OH MY OH MY now that is a white tail !!! geezzo pizza.


----------



## hassell (Feb 9, 2010)

She's a beaut., where was it harvested YD?


----------



## youngdon (Mar 10, 2010)

Loma, Nebraska. That other cull buck was out of Nebraska also.


----------



## On a call (Mar 3, 2010)

Well they sure do grow em big over there. I am curious what that 18 point scored in at.
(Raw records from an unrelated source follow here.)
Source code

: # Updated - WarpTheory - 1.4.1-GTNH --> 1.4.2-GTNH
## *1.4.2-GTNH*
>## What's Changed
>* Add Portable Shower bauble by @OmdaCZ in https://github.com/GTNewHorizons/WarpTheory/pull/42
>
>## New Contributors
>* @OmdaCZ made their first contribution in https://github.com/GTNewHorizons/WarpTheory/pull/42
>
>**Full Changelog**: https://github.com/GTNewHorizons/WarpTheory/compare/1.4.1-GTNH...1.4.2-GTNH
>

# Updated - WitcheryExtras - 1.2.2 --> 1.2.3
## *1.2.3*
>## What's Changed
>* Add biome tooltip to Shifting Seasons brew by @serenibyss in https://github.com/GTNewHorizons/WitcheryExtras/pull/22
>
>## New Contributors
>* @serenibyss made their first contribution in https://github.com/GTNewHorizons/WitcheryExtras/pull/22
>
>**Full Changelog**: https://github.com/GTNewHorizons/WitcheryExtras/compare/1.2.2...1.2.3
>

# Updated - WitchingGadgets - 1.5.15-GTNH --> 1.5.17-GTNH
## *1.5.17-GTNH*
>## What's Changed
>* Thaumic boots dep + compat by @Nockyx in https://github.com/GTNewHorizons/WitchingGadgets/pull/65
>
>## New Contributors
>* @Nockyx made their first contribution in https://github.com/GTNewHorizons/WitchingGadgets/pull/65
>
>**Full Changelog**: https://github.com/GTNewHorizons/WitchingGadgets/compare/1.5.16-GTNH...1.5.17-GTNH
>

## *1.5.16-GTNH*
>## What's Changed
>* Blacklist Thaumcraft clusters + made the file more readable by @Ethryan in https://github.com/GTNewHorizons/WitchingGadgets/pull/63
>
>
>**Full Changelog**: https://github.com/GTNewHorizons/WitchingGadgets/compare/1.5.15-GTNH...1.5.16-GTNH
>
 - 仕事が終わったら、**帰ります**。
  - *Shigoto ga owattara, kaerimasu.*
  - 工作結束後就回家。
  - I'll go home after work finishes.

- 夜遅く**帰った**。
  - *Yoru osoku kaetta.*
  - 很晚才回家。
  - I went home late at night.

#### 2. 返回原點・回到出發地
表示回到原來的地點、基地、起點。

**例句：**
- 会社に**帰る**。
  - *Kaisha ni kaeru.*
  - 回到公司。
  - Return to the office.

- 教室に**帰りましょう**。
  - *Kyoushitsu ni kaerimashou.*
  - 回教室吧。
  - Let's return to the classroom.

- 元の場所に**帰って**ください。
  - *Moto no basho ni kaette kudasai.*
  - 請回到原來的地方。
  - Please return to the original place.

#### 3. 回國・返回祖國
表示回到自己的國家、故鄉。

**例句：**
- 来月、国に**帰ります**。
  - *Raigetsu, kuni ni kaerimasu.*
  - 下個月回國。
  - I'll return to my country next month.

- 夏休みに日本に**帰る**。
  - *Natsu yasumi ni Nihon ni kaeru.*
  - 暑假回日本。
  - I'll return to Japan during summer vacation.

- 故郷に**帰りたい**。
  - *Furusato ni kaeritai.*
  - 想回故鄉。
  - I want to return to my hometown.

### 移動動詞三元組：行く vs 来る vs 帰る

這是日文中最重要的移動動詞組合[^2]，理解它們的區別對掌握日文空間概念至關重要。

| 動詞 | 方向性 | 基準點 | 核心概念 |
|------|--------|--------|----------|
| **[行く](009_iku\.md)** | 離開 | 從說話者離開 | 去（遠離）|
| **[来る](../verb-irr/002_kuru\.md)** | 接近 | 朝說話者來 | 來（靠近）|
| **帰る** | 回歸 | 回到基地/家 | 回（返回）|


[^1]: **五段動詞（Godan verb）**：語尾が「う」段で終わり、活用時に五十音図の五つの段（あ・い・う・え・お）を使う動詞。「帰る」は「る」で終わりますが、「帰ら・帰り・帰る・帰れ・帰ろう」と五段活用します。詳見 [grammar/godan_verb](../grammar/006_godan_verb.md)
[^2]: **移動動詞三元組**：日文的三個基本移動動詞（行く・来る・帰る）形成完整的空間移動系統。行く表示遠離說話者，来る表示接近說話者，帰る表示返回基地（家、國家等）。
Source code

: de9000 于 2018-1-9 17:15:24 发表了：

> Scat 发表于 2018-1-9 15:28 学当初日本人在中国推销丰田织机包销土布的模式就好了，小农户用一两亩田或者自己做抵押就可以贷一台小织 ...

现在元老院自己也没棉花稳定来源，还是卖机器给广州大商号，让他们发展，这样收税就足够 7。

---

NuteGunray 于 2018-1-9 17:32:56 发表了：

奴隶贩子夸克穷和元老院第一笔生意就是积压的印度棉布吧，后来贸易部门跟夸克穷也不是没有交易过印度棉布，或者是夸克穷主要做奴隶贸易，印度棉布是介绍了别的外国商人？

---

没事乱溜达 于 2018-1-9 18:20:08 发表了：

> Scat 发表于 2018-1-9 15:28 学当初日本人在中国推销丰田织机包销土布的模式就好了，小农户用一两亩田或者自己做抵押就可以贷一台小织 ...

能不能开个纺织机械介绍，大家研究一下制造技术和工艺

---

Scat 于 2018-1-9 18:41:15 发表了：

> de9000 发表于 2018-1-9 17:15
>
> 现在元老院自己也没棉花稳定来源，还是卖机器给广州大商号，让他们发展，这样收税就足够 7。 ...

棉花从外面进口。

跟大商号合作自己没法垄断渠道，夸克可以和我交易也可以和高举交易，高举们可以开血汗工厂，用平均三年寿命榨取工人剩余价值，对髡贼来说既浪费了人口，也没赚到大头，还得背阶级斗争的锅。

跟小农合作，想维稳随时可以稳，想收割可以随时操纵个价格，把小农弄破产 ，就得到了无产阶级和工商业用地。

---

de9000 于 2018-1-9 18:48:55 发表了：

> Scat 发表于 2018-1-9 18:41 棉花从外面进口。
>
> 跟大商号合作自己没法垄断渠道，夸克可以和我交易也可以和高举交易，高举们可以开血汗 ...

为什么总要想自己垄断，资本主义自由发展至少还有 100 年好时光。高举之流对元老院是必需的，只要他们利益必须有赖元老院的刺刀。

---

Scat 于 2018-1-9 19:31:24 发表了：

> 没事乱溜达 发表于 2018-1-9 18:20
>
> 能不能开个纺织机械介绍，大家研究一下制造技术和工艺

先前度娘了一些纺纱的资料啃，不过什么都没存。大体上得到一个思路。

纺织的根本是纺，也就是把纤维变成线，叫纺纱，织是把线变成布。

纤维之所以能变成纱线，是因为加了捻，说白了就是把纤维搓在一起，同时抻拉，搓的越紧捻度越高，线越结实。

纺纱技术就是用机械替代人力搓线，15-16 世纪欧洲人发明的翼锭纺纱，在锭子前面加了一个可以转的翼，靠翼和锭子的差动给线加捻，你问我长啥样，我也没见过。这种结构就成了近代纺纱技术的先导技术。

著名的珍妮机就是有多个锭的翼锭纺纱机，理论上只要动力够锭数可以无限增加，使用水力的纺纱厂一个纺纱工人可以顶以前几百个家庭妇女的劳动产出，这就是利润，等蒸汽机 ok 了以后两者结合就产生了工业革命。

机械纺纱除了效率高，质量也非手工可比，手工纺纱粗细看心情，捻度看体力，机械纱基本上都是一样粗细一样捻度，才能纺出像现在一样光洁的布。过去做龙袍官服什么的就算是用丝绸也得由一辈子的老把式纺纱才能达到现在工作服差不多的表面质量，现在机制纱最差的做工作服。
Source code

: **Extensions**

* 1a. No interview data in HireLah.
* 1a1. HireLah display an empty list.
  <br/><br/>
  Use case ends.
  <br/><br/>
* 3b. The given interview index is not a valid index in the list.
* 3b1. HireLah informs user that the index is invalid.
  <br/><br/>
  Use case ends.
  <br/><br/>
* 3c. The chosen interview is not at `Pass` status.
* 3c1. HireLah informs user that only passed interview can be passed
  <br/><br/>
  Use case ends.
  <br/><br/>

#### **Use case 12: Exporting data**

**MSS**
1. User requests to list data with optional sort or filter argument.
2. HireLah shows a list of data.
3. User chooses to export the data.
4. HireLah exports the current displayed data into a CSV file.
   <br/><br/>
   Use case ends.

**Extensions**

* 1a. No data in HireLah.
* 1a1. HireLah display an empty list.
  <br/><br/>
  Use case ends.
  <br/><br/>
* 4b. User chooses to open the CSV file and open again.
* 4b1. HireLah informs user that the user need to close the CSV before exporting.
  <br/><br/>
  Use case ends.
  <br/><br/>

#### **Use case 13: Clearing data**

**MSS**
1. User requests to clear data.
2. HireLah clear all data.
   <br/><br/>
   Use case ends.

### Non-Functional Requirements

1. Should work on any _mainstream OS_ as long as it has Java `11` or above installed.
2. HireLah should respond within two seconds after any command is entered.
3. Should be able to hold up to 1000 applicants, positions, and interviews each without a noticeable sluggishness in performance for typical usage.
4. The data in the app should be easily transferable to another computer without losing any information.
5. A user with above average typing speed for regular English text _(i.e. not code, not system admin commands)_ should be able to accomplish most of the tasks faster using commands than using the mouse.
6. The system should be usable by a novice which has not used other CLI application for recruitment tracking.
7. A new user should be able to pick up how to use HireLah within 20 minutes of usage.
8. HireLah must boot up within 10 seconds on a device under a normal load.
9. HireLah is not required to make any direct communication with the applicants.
And that is what you call a wall hanger


----------



## youngdon (Mar 10, 2010)

I think that both of those bucks will not only hang on the hunters walls but probably a cabela's or two also.


----------



## SWAMPBUCK10PT (Apr 5, 2010)

I thought i had some nice racks in the shop----there's always one bigger Nice Bucks_SB


----------



## Bigdrowdy1 (Jan 29, 2010)

NICE maybe 1 day


----------



## huntfishski (Mar 17, 2010)

Is that buck a record? Or is that just the way they grow 'em in Nebraska?


----------



## youngdon (Mar 10, 2010)

The e-mail I got said it might be as there is some dispute as to wheather it is typical or non, because of one of the tines(I don't remember which one) SB may know just by looking, I just know it's BIG. LOL


----------



## Axel (Mar 21, 2010)

Now That's a Buck


----------



## singlesix (May 13, 2010)

Thats a huge mess of antlers


----------